Tout comme un conducteur de véhicules automobiles ayant un tableau de bord lui permettant de réaliser un trajet en ayant des informations sur l'état de son véhicule, la mise en œuvre d'une GPAO permet de disposer d'un tableau de bord de l'activité de l'entreprise avec des informations en temps réel. L'unicité de l'information liée à la numérisation oblige l'entreprise, au moment de la mise en place, à formaliser son organisation ce qui revient à bien définir les relations entre tous les services de l'entreprise ainsi que ses méthodes de travail. Le terme GPAO signifie simplement Gestion de Production Assistée par Ordinateur. On peut présenter la GPAO comme un outil de gestion des différentes problématiques inhérentes à la mise en œuvre de process de fabrication. La GPAO, (appelée à terme ERP : planification des ressources de l'entreprise), prend aujourd'hui en compte la gestion d'un ensemble de modules : commercial, devis, lancement, ordonnancement, suivi, facturation, interface avec comptabilité, analyse statistique de l'activité… À quel type de structure la GPAO est-elle plus particulièrement adaptée ? On peut considérer qu'une imprimerie susceptible de réaliser un retour sur investissement avec une GPAO doit être composée d'au minimum une quinzaine de personnes, le volume et le type de l'activité pouvant moduler plus ou en moins ce chiffre. Il est à noter toutefois que le schéma type n'existe pas, chaque entreprise étant différente elle se doit de trouver la solution qui lui convient. Elle n'est pas obligée d'informatiser l'ensemble de son activité, bien souvent dans les industries graphiques, la première étape passe par la mise en place du devis : le paramétrage du logiciel même à ce niveau, amène l'entreprise à bien formaliser son processus. Plusieurs questions en amont du choix d'un progiciel :

  • En tant que chef d'entreprise, suis-je réellement convaincu et motivé pour ce projet ?
  • Quels sont mes besoins en Gestion de Production ?
  • Suis-je capable de formaliser l'activité de mon entreprise : du point de vue de son fonctionnement, des techniques utilisées, des contraintes associées, des différentes méthodes appliquées, des coûts… ?
  • Que doit prendre en compte la gestion de production informatisée ?
  • Qui sera chargé de la mise en œuvre et du suivi de ce projet ? Ce qui revient en fait à définir le cahier des charges. Celui-ci servira de base à la consultation des différents fournisseurs du marché. Il aura permis à l'entreprise de se poser un certain nombre de questions, d'y avoir apporté un certain nombre de réponses dans le cadre spécifique de son activité et de son fonctionnement.

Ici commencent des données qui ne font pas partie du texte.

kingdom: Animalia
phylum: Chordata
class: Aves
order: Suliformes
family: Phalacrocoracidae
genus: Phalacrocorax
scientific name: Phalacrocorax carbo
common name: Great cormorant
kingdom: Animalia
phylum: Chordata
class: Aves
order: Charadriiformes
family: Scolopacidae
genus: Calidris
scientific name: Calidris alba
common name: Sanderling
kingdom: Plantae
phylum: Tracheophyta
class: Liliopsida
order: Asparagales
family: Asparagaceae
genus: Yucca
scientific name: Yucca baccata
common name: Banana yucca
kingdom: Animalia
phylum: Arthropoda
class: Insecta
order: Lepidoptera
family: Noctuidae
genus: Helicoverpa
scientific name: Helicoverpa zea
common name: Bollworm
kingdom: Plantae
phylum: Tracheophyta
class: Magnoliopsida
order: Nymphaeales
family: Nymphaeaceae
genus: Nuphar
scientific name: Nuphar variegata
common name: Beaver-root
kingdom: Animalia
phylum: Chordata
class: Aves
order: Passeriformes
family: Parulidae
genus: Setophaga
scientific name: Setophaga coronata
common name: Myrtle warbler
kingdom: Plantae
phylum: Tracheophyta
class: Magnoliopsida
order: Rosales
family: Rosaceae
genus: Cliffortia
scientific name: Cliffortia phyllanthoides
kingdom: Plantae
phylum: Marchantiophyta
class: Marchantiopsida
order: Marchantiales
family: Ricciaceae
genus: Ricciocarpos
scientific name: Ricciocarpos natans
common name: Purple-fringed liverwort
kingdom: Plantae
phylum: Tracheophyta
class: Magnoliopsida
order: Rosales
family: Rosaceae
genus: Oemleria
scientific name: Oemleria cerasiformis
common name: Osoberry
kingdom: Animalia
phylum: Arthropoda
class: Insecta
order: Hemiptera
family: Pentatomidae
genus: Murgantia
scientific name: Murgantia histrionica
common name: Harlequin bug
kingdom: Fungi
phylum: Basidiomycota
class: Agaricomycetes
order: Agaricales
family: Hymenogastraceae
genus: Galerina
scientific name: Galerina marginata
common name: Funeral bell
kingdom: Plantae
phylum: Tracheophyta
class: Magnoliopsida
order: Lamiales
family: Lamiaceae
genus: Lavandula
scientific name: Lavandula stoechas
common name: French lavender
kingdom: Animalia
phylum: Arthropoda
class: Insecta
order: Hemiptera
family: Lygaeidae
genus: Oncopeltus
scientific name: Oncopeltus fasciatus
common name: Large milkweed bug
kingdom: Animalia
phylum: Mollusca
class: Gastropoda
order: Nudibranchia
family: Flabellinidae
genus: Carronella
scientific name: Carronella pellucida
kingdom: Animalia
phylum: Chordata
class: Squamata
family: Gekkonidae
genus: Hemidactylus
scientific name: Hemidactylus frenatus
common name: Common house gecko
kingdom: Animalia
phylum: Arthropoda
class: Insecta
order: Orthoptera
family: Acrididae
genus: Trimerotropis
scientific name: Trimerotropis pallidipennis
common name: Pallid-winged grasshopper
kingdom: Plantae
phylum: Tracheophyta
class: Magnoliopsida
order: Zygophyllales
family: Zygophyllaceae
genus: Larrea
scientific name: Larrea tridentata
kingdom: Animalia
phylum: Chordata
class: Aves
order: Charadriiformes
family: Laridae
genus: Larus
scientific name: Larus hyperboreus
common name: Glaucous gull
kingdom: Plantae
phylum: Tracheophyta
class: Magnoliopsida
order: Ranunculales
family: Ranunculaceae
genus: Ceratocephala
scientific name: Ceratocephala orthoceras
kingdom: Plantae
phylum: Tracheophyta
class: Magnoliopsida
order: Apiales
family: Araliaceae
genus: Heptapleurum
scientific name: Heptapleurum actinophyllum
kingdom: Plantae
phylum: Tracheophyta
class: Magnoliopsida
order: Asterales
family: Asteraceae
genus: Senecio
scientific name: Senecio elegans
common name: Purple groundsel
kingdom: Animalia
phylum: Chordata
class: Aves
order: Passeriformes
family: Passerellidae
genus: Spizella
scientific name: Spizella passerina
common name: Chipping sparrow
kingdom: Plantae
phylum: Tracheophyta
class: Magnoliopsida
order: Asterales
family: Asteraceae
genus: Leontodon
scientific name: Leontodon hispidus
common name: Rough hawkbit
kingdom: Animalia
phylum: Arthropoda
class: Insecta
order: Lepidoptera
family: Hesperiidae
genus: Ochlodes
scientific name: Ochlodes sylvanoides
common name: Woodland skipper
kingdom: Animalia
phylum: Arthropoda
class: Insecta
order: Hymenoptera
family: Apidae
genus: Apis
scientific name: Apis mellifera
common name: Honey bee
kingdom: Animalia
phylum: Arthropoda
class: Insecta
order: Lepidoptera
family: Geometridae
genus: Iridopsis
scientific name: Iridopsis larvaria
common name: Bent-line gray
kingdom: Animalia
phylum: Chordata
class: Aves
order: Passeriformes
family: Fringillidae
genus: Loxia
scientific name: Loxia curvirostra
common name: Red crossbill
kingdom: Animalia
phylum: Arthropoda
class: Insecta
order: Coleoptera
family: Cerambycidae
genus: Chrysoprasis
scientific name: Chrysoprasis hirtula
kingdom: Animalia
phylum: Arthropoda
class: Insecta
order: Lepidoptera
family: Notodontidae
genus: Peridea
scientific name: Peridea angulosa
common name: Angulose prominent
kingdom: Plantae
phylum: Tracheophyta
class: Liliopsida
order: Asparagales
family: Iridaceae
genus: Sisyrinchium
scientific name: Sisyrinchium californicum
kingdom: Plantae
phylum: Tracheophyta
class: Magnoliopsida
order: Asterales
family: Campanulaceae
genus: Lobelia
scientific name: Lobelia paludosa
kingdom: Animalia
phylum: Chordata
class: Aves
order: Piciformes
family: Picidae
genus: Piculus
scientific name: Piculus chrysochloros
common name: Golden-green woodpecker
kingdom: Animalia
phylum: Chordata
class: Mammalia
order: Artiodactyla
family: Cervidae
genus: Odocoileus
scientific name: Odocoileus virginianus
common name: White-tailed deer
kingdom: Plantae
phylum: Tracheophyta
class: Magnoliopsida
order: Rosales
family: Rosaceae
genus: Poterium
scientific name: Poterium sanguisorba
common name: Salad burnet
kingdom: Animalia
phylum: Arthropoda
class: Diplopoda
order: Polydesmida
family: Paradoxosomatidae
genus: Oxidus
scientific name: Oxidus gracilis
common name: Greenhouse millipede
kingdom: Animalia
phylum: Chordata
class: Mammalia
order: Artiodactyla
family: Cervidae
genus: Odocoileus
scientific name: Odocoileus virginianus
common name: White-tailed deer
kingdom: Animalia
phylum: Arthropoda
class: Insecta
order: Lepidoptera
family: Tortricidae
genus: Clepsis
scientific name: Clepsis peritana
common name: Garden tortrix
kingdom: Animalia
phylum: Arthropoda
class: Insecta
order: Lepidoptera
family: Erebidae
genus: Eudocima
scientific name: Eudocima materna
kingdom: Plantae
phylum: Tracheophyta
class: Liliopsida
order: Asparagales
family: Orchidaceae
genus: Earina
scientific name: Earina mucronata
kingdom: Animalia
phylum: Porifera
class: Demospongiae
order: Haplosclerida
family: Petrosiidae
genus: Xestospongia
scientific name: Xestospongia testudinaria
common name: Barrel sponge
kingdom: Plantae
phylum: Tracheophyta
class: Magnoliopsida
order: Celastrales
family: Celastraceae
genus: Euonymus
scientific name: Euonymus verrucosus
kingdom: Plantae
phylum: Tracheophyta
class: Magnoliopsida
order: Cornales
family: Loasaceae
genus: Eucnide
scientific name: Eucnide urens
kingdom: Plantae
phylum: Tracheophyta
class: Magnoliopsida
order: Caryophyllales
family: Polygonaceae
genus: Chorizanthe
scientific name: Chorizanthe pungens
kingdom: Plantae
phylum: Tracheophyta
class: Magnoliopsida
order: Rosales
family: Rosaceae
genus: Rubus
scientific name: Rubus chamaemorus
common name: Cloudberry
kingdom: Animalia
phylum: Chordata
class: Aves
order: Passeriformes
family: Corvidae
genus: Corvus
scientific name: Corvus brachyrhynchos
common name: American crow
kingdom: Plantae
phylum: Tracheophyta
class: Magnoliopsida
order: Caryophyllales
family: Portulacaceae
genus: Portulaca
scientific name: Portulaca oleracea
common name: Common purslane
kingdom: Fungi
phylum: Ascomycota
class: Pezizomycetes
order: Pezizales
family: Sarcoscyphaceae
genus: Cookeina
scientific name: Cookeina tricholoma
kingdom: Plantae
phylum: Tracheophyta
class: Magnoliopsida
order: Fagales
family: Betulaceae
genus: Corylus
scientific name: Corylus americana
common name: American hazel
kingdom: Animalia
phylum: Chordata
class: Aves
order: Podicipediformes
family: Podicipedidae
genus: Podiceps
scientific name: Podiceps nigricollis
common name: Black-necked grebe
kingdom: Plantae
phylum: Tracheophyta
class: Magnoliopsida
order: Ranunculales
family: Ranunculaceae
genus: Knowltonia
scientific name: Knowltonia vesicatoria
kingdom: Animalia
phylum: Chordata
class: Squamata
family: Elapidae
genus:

Au moment du choix d'un progiciel :
  • Comment le logiciel répond-il à mes besoins, en particulier vis-à-vis des produits spécifiques, non-standards que je réalise, comment sont-ils pris en charge par l'outil ?
  • Ai-je intégré dans l'offre de prix du logiciel, la formation, l'assistance au paramétrage, toute la partie informatique (ordinateurs, réseau, hotline, mise à jour, maintenance / assistance, délais…) ?
  • Quel impact ce nouvel outil va t-il avoir sur le personnel (convivialité, simplicité d'utilisation…) ?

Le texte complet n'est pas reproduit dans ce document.